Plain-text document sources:
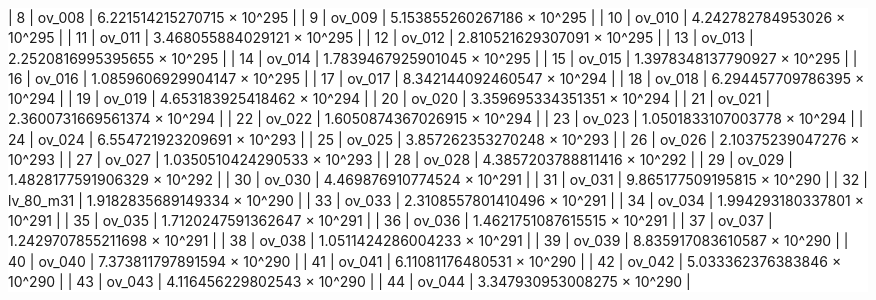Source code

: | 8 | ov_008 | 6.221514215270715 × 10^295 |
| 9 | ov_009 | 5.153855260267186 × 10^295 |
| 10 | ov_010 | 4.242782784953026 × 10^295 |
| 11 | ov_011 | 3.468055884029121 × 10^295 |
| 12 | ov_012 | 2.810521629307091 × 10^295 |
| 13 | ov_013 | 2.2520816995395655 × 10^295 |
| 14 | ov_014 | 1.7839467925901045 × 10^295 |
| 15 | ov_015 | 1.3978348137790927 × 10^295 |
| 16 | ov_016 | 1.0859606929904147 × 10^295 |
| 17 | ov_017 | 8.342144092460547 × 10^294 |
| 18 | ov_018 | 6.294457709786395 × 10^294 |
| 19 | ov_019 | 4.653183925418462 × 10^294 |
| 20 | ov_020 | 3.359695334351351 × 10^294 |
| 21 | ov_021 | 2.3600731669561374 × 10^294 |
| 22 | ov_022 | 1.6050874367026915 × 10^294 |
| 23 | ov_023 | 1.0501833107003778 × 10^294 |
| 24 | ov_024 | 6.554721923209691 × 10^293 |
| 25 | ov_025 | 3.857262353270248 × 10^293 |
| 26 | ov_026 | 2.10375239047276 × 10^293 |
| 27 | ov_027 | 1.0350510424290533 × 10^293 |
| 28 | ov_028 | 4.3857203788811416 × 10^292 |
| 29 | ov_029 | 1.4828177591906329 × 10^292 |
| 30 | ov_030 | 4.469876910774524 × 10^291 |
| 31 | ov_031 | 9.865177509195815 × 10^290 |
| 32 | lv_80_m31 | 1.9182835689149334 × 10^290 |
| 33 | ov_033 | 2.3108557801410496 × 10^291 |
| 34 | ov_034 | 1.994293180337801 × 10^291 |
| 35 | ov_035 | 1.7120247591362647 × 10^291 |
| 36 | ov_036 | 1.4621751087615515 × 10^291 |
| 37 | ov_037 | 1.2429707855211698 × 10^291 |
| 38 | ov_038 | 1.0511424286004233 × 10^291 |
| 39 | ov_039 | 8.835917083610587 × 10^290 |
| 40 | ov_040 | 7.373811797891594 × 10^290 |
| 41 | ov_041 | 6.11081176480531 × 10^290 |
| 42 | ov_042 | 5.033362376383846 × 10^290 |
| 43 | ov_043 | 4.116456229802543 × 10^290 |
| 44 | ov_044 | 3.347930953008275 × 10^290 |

- PROBLEM DESCRIPTION
Transcribe the records above exactly, leaving out every picture.

- TASK SOLUTION
Source code

: | 8 | ov_008 | 6.221514215270715 × 10^295 |
| 9 | ov_009 | 5.153855260267186 × 10^295 |
| 10 | ov_010 | 4.242782784953026 × 10^295 |
| 11 | ov_011 | 3.468055884029121 × 10^295 |
| 12 | ov_012 | 2.810521629307091 × 10^295 |
| 13 | ov_013 | 2.2520816995395655 × 10^295 |
| 14 | ov_014 | 1.7839467925901045 × 10^295 |
| 15 | ov_015 | 1.3978348137790927 × 10^295 |
| 16 | ov_016 | 1.0859606929904147 × 10^295 |
| 17 | ov_017 | 8.342144092460547 × 10^294 |
| 18 | ov_018 | 6.294457709786395 × 10^294 |
| 19 | ov_019 | 4.653183925418462 × 10^294 |
| 20 | ov_020 | 3.359695334351351 × 10^294 |
| 21 | ov_021 | 2.3600731669561374 × 10^294 |
| 22 | ov_022 | 1.6050874367026915 × 10^294 |
| 23 | ov_023 | 1.0501833107003778 × 10^294 |
| 24 | ov_024 | 6.554721923209691 × 10^293 |
| 25 | ov_025 | 3.857262353270248 × 10^293 |
| 26 | ov_026 | 2.10375239047276 × 10^293 |
| 27 | ov_027 | 1.0350510424290533 × 10^293 |
| 28 | ov_028 | 4.3857203788811416 × 10^292 |
| 29 | ov_029 | 1.4828177591906329 × 10^292 |
| 30 | ov_030 | 4.469876910774524 × 10^291 |
| 31 | ov_031 | 9.865177509195815 × 10^290 |
| 32 | lv_80_m31 | 1.9182835689149334 × 10^290 |
| 33 | ov_033 | 2.3108557801410496 × 10^291 |
| 34 | ov_034 | 1.994293180337801 × 10^291 |
| 35 | ov_035 | 1.7120247591362647 × 10^291 |
| 36 | ov_036 | 1.4621751087615515 × 10^291 |
| 37 | ov_037 | 1.2429707855211698 × 10^291 |
| 38 | ov_038 | 1.0511424286004233 × 10^291 |
| 39 | ov_039 | 8.835917083610587 × 10^290 |
| 40 | ov_040 | 7.373811797891594 × 10^290 |
| 41 | ov_041 | 6.11081176480531 × 10^290 |
| 42 | ov_042 | 5.033362376383846 × 10^290 |
| 43 | ov_043 | 4.116456229802543 × 10^290 |
| 44 | ov_044 | 3.347930953008275 × 10^290 |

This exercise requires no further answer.